* EXERCICES À FAIRE *
(1) Restituez à l'identique le passage du texte extrait qui débute par les mots contenant "J’ai eu l’occasion" et s'achève sur "du grand public.".
(2) Veuillez énumérer tout ce qui, d'après le texte extrait, doit naturellement être sanctionné.

Mme la présidente. La parole est à Mme Brigitte Lherbier.

Mme Brigitte Lherbier. Monsieur le secrétaire d’État, si les divergences d’opinions sont nécessaires pour faire vivre notre démocratie, les discours de haine, l’expression de propos discriminatoires ou les appels à la violence doivent naturellement être sanctionnés. De tels propos nuisent en effet à l’essence même de notre État de droit et au débat républicain.

Certains, dans l’hémicycle ou sur les bancs des ministres, en ont déjà été la cible.

J’ai eu l’occasion de travailler avec l’association Point de contact, reconnue pour son expertise dans la lutte contre les contenus pédopornographiques et terroristes. Cette association avait été présentée par le général de gendarmerie Watin-Augouard, fondateur du forum international de cybercriminalité, qui se tient tous les ans à Lille. Créée en 1998, Point de contact est une plateforme de signalement de contenus illicites et haineux à destination du grand public.

* DONNÉES FOURNIES *
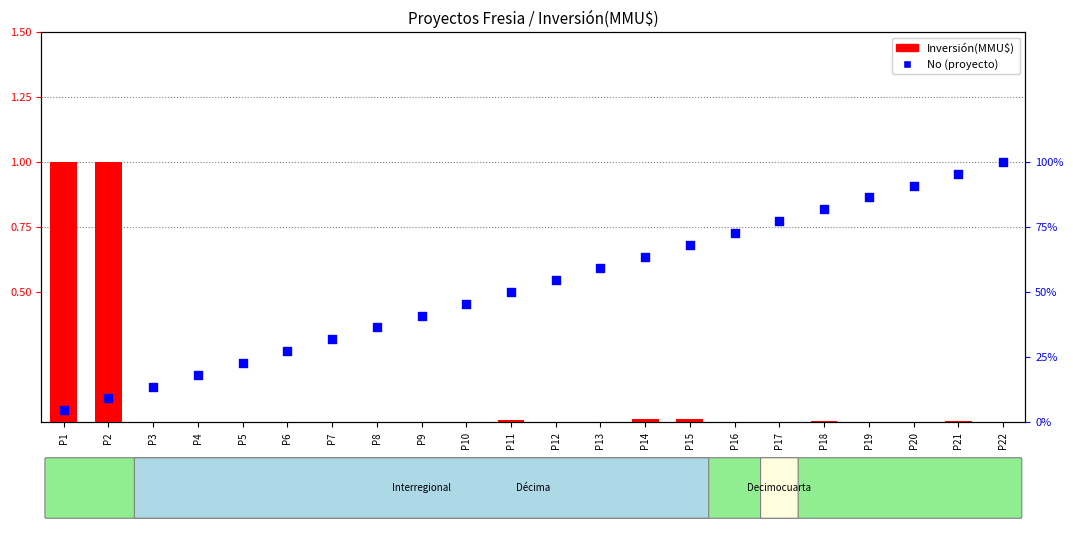

Which series contains the lowest Y value?

Inversión(MMU$)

* RÉPONSES AUX EXERCICES *
(1)
J’ai eu l’occasion de travailler avec l’association Point de contact, reconnue pour son expertise dans la lutte contre les contenus pédopornographiques et terroristes. Cette association avait été présentée par le général de gendarmerie Watin-Augouard, fondateur du forum international de cybercriminalité, qui se tient tous les ans à Lille. Créée en 1998, Point de contact est une plateforme de signalement de contenus illicites et haineux à destination du grand public.

(2)
- les discours de haine
- l'expression de propos discriminatoires
- les appels à la violence